Correlation between coronary calcification and cardiac structure in non-dialysis patients with chronic kidney disease

Abstract

Aims: We aim to explore the correlation between coronary artery calcification (CAC) score (CACS) and cardiac structure and function in chronic kidney disease (CKD) patients, create a clinical prediction model for severe CAC associated with cardiac ultrasound indexes.

Methods and results: The study included 178 non-dialysis CKD patients who underwent CACS testing and collected general information, serological indices, cardiac ultrasound findings and follow-up on renal function, heart failure (HF) manifestations and re-hospitalization. The mean age of participants in the study cohort was 67.4 years; 59% were male, and 66.9% of patients had varying degrees of comorbid CAC. CKD patients with CACS > 100 were older, predominantly male and had a higher proportion of smoking, diabetes and hypertension (P < 0.05) compared with those with CACS = 0 and 0 < CACS ≤ 100, and had higher brain natriuretic peptide, serum magnesium and fibrinogen levels were also higher (P < 0.05). CACS was positively correlated with left atrial inner diameter (LAD), left ventricular end-diastolic inner diameter (LVDd), left ventricular volume at diastole (LVVd), output per beat (SV) and mitral orifice early diastolic blood flow velocity/early mitral annular diastolic myocardial motion velocity (E/e) (P < 0.05). We tested the associations between varying degrees of CAC and HF and heart valve calcification using multivariable-adjusted regression models. The risk of HF in patients with severe CAC was about 1.95 times higher than that in patients without coronary calcification, and the risk of heart valve calcification was 2.46 times higher than that in patients without coronary calcification. Heart valve calcification and HF diagnosis, LAD and LVDd are essential in predicting severe CAC. During a mean follow-up time of 18.26 ± 10.17 months, 65 (36.52%) patients had a composite renal endpoint event, of which 36 (20.22%) were admitted to renal replacement therapy. Patients with severe CAC had a higher risk of progression of renal function, re-admission due to cardiovascular and renal events and more pronounced symptoms of HF (P < 0.05).

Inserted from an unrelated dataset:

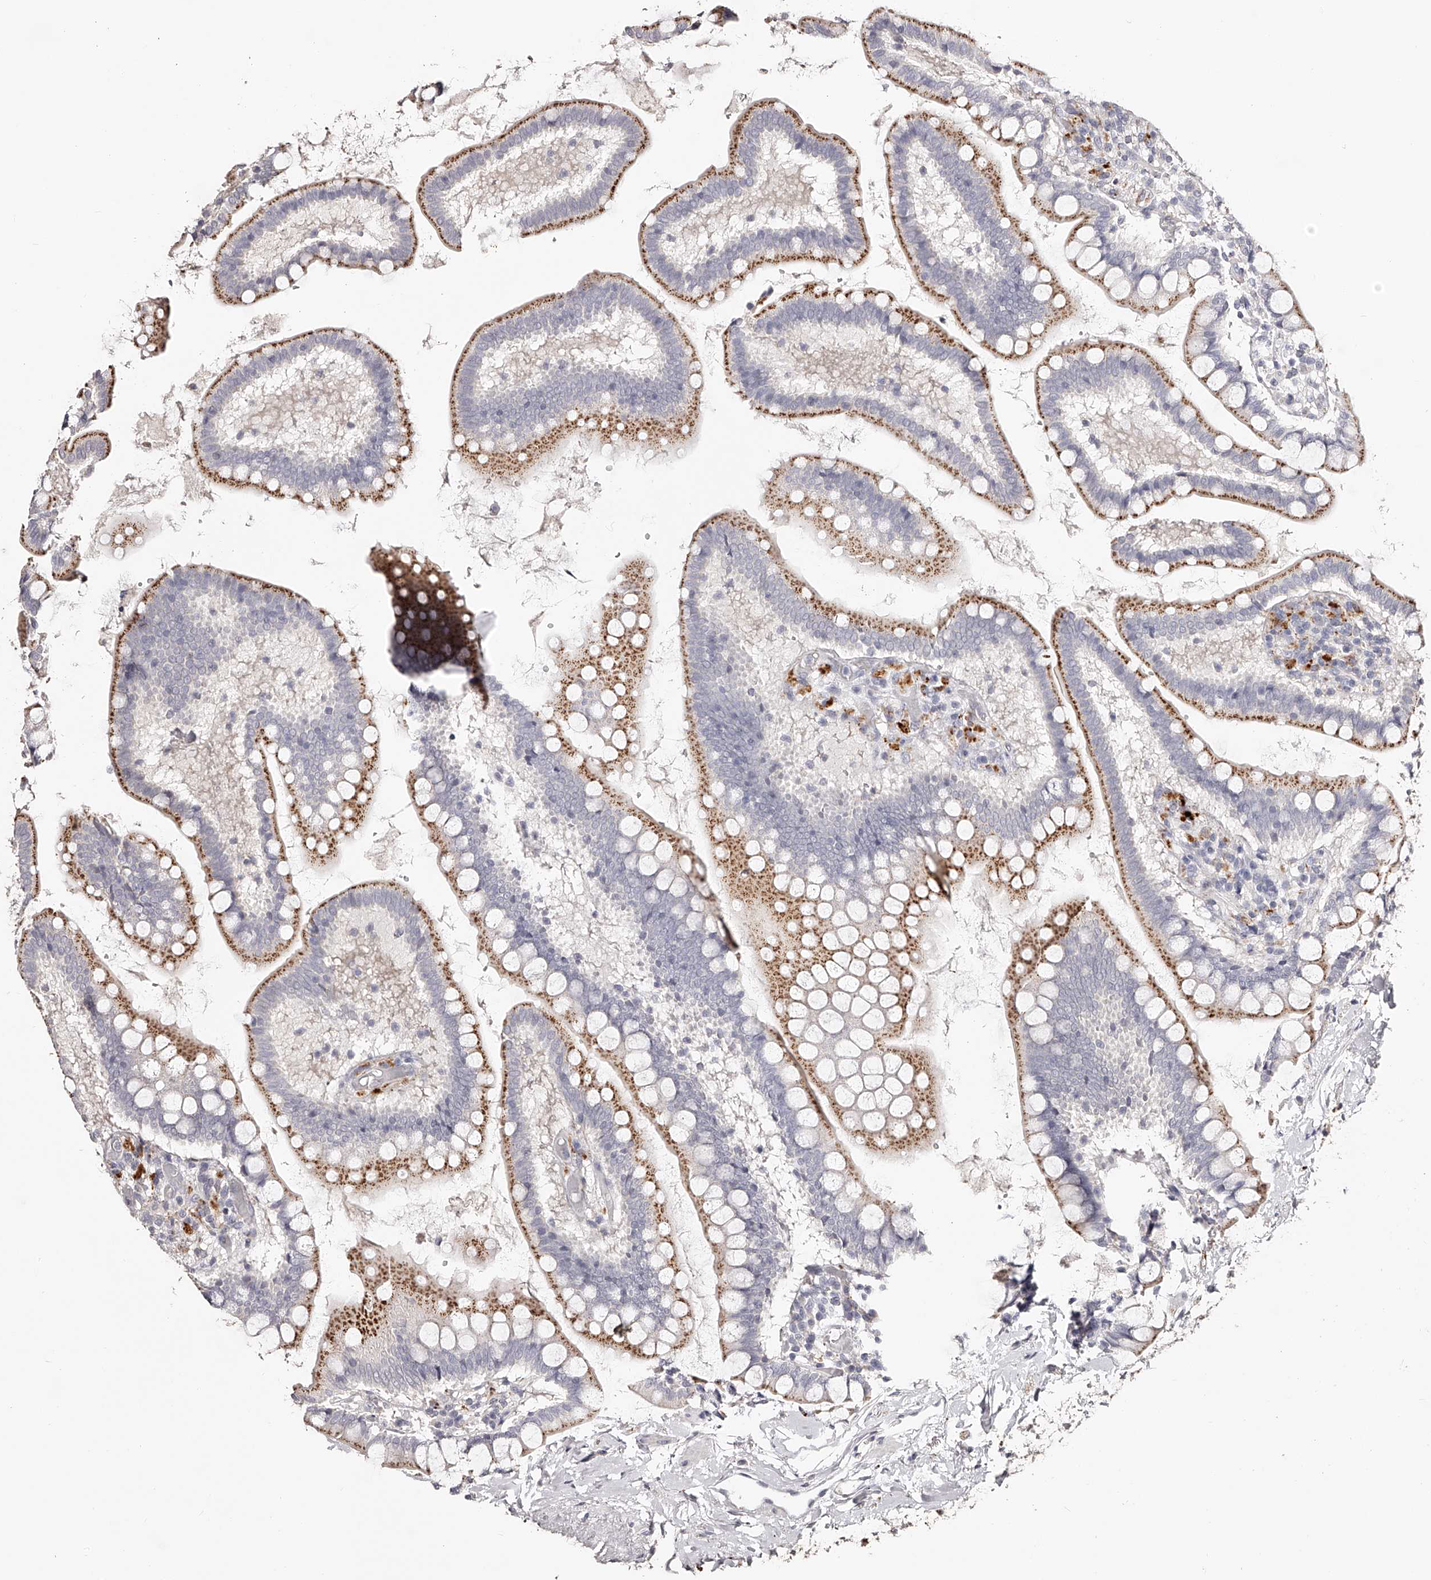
{"staining": {"intensity": "moderate", "quantity": "25%-75%", "location": "cytoplasmic/membranous"}, "tissue": "small intestine", "cell_type": "Glandular cells", "image_type": "normal", "snomed": [{"axis": "morphology", "description": "Normal tissue, NOS"}, {"axis": "topography", "description": "Small intestine"}], "caption": "The micrograph demonstrates staining of unremarkable small intestine, revealing moderate cytoplasmic/membranous protein staining (brown color) within glandular cells. Using DAB (3,3'-diaminobenzidine) (brown) and hematoxylin (blue) stains, captured at high magnification using brightfield microscopy.", "gene": "SLC35D3", "patient": {"sex": "female", "age": 84}}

Conclusions: There is a correlation between CACS and cardiac structure and function in non-dialysis CKD patients, which may mainly involve abnormalities in left ventricular structure and cardiac diastolic function. CAC may affect renal prognosis and quality of survival in CKD patients. Based on clinical information, HF, valvular calcification status and indicators related to left ventricular hypertrophy can identify people at risk for severe CAC.

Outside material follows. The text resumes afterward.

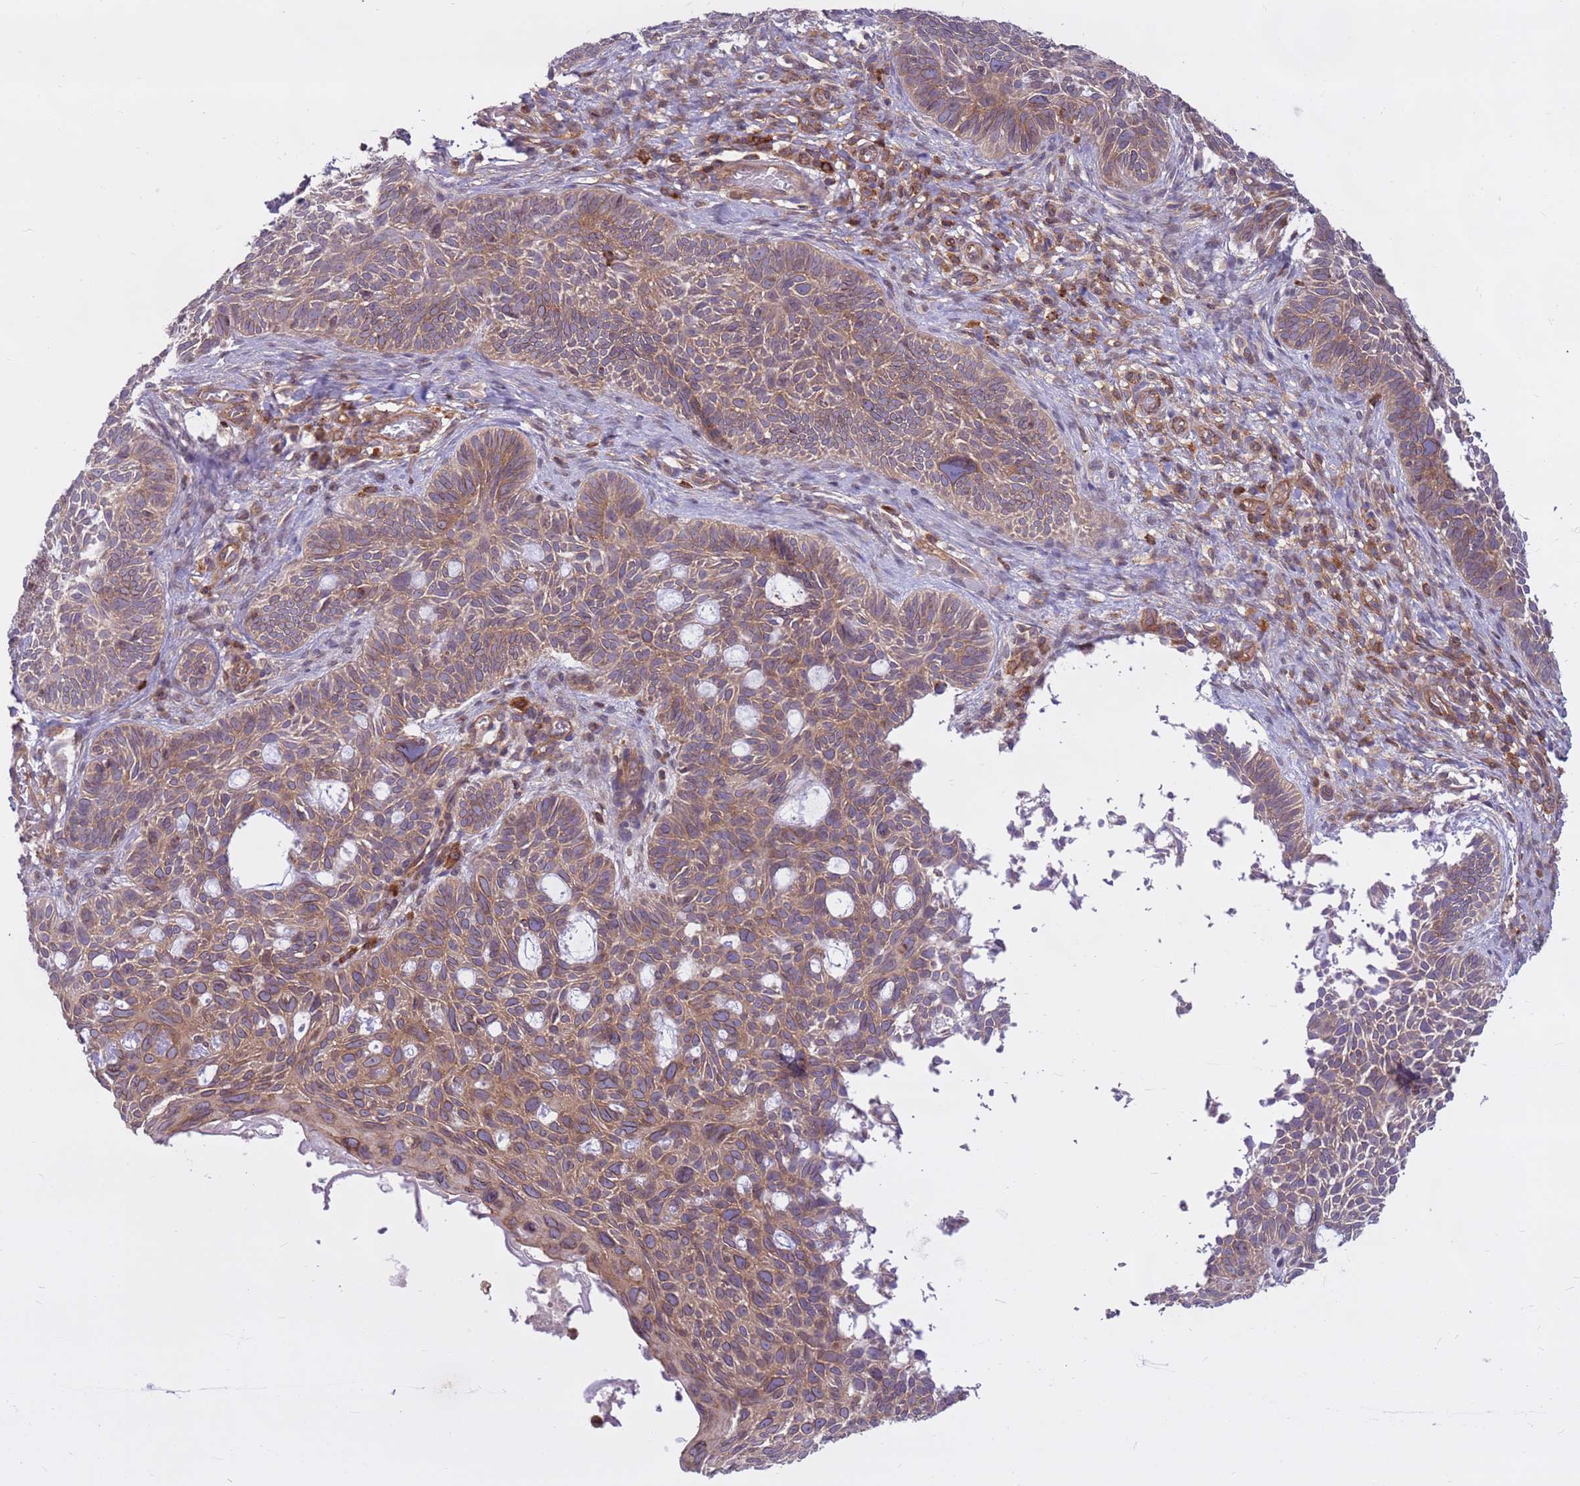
{"staining": {"intensity": "moderate", "quantity": ">75%", "location": "cytoplasmic/membranous"}, "tissue": "skin cancer", "cell_type": "Tumor cells", "image_type": "cancer", "snomed": [{"axis": "morphology", "description": "Basal cell carcinoma"}, {"axis": "topography", "description": "Skin"}], "caption": "An immunohistochemistry histopathology image of tumor tissue is shown. Protein staining in brown highlights moderate cytoplasmic/membranous positivity in basal cell carcinoma (skin) within tumor cells.", "gene": "DDX19B", "patient": {"sex": "male", "age": 69}}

Keywords: cardiovascular events; chronic kidney disease; clinical prediction models; coronary artery calcification.

Figure 1

Diagnostic criteria and steps for heart failure; symptoms of heart failure excerpted from universal definition and classification of heart failure section of which is used in clinical trials, registries and risk scores and has been tested for sensitivity and specificity. Most (80%) patients were diagnosed at step 2 if there is a high index of suspicion, but NT‐proBNP levels are normal. We used H2FPEF scores to assess the probability of HFpEF. BMI, body mass index; HFmrEF, heart failure with mildly reduced ejection fraction; HFpEF, heart failure with preserved ejection fraction

Figure 2

Correlation of CACS with LAD, LVDd, LVVd, SV, E/e and LVMI, respectively. CACS, coronary artery calcification score; E/e, myocardial motion velocity; LAD, left atrial inner diameter; LVDd, left ventricular end‐diastolic inner diameter; LVMI, left ventricular weight index; LVVd, left ventricular volume at diastole; SV, output per beat.

Figure 3

Correlation of severe CAC with patients' baseline profile, serology, and cardiac ultrasound indices (A). Diagnostic ROC curves of baseline profile in patients with severe CAC (B). Diagnostic ROC curve of fibrinogen in patients with severe CAC (C). Diagnostic ROC curves of cardiac conditions on patients with severe CAC (D). AUC, area under the curve; CAC, coronary artery calcification; CACS, coronary artery calcification score; E/e, myocardial motion velocity; LAD, left atrial inner diameter; LVDd, left ventricular end‐diastolic inner diameter; LVMI, left ventricular weight index; LVVd, left ventricular volume at diastole; ROC, subject‐operating characteristic; SV, output per beat.

Figure 4

Diagnostic model for severe CAC (A). Subject‐operating characteristic curves for assessment of model performance (B). Calibration curves (C). Clinical decision curve (D) and clinical impact curve (E). AUC, area under the curve; LAD, left atrial inner diameter; LVDd, left ventricular end‐diastolic inner diameter.

Figure 5

Kaplan–Meier curves demonstrating the correlation of severe CAC with progression of renal function (A), risk of self‐reported presentation of significant heart failure symptoms hospitalization (B), and Self‐Reported Presentation of Significant Heart Failure Symptoms (C). CACS, coronary artery calcification score; CKD, chronic kidney disease.